What you are asked to do:
Some lines in the material below hold the word "numbered". Copy all of them.

+++ Data section +++

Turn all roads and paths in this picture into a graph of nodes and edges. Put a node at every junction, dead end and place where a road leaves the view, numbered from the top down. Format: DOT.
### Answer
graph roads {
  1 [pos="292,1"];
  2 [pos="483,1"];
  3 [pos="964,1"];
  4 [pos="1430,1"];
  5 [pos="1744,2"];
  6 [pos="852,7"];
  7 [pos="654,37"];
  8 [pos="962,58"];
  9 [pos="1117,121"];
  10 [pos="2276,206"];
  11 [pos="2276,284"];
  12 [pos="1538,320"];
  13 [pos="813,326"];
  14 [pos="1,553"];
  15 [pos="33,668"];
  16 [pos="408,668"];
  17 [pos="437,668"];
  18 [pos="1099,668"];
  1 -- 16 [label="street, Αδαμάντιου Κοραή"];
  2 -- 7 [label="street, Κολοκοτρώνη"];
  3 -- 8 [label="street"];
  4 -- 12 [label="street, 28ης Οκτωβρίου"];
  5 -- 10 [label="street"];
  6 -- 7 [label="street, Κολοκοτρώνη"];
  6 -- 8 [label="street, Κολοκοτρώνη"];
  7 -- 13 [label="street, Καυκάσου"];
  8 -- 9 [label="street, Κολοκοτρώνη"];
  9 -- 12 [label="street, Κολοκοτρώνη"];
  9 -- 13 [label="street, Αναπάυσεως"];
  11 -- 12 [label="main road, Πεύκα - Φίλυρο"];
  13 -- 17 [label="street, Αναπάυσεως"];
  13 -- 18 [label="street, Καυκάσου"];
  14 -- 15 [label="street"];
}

+++
+++ Data section +++

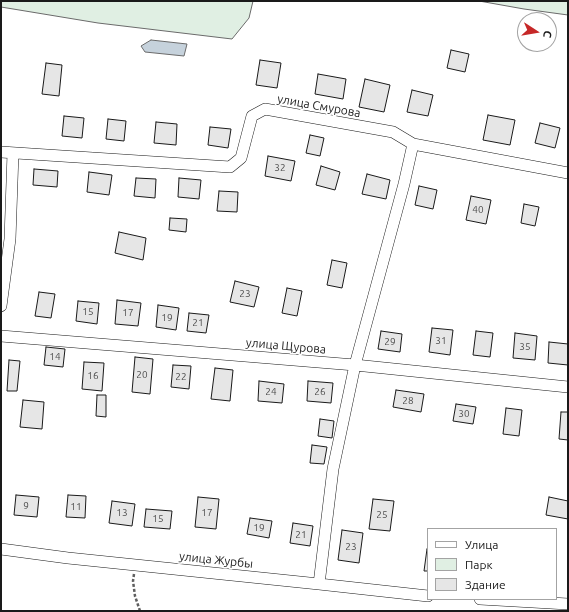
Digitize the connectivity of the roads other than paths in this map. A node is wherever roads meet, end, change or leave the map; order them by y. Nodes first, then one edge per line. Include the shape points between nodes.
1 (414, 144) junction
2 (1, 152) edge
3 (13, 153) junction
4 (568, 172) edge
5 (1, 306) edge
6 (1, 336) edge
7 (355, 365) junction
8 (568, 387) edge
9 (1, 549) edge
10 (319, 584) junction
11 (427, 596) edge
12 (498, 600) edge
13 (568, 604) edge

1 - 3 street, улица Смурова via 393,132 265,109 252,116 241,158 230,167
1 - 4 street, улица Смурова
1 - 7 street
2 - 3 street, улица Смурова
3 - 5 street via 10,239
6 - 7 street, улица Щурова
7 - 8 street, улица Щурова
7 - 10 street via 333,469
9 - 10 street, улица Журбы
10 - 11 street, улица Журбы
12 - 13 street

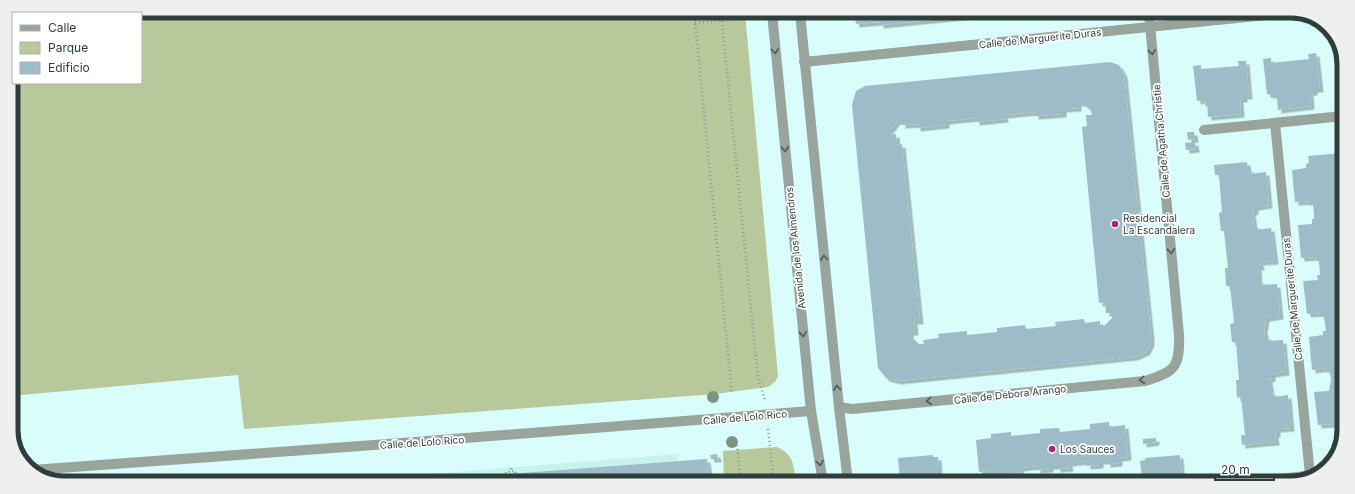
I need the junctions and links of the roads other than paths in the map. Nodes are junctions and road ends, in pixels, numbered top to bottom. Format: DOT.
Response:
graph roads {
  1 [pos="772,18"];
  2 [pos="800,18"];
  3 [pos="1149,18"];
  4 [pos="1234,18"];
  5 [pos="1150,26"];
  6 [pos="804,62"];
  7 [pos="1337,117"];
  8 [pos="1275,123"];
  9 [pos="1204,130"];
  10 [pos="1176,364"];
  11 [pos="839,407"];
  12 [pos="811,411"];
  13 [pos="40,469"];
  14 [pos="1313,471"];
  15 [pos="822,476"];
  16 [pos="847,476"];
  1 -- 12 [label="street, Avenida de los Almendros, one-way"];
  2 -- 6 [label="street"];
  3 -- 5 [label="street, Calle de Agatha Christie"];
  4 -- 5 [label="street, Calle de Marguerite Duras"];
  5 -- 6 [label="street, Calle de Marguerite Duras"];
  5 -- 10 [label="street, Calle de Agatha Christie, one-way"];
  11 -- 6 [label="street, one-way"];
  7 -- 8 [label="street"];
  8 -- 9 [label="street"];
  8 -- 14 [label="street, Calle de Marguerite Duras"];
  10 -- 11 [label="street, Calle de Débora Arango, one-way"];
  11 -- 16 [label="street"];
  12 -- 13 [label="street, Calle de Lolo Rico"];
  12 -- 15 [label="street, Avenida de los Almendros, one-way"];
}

+++

Task solution:
Turn all roads and paths in this picture into a graph of nodes and edges. Put a node at every junction, dead end and place where a road leaves the view, numbered from the top down. Format: DOT.
I need the junctions and links of the roads other than paths in the map. Nodes are junctions and road ends, in pixels, numbered top to bottom. Format: DOT.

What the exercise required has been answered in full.